DC, says Hitchens, should be a fantastic setting for a great novel. The foibles, vices, ambitions, and duplicity that swamp the Capital City would make for brilliant character study. And maybe this was possible when DC hosted the high culture of sartorial diplomats and senatorial dinners, but most of the lower Potomac books we have now are political/military power thrillers. A mundane trip, when Washington’s actual intrigue “[has] a way of outpacing the imagination of pulp writers.” And this is what makes the thriller seriously boring – it plays on the same over-sensationalized emotions that run the 24-hour news cycle.

Hitchens’s traditionalist literary tastes (if not his opinions) seep through as he identifies the real issue. Perhaps there has not been a great Washington novel because a character-study of the Washington-type really does not matter to us.
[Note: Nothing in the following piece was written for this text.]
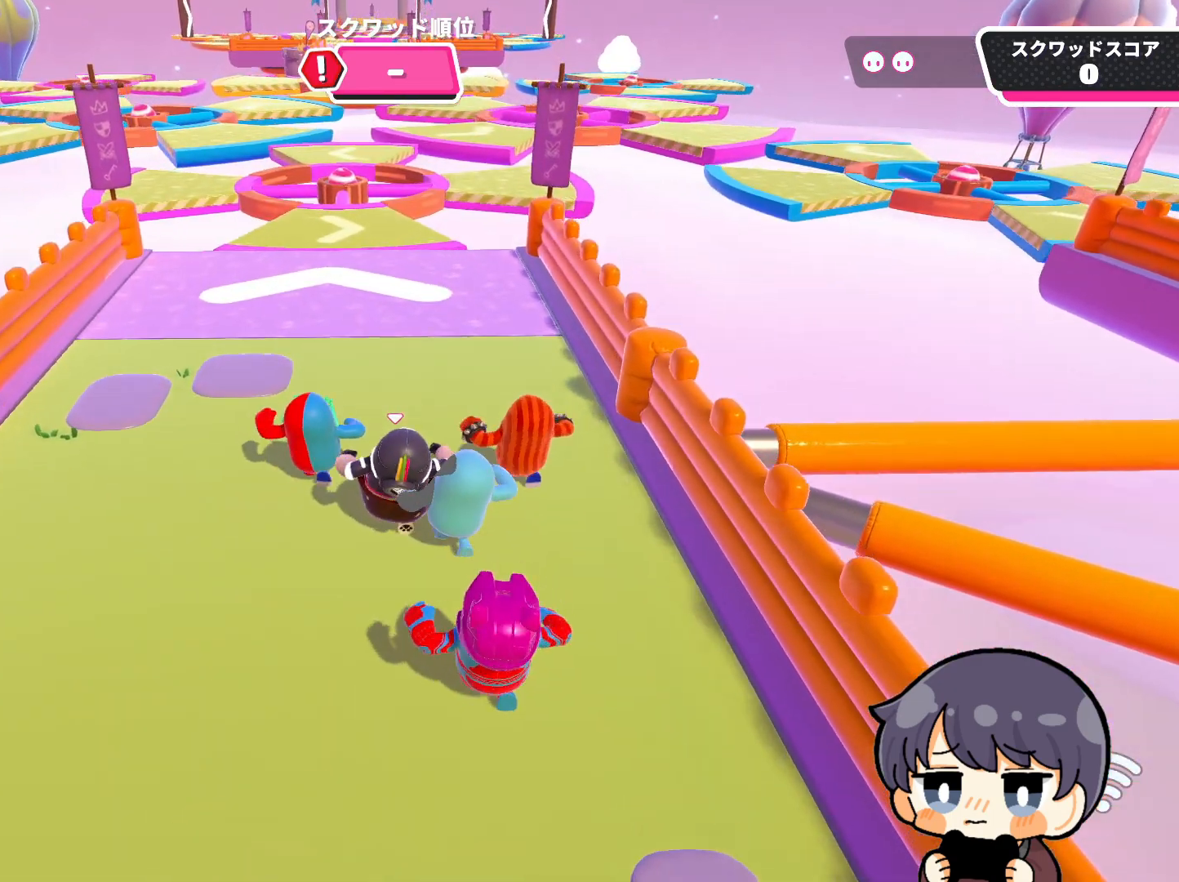
{"buttons": [], "left_stick": "up", "right_stick": "down", "events": [[433, "right_stick", "down"]]}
The Washington game is so overwhelmed by telegenic and scripted personae, its characters so drawn by the means of mass media, that their cartoonish flaws are no longer dramatic exaggerations of those we see in ourselves.

But Hitchens still loves the nation’s capital. There really is a great Washington novel to be written, because there really are deep reasons for being attracted into the Beltway. Yes, there is much to scorn at in DC, especially from the outside – it is the ultimate critics’ scapegoat. But the participatory seat of government draws out the yearning question of our history: Is America right? “We still await the novelist who can address the matter of the last, best hope of earth and treat it without frivolity, without cynicism, and without embarrassment.”

Irony will not write the great Washington novel. Thrill will not write it. Snark will not write it. If the deep question is possibly one of personal and national uncertainty, then the probing, dramatic story of Washington is whether we can continue to be Americans, why we want to be, and whether alternative approaches can escape the horror of not knowing national identity. Does this mean nationalism is a fake? No. But the fascination with the hub of power, and of identity, might be one of the gates to some great soul-ish story that hits a nerve you haven’t quite articulated before.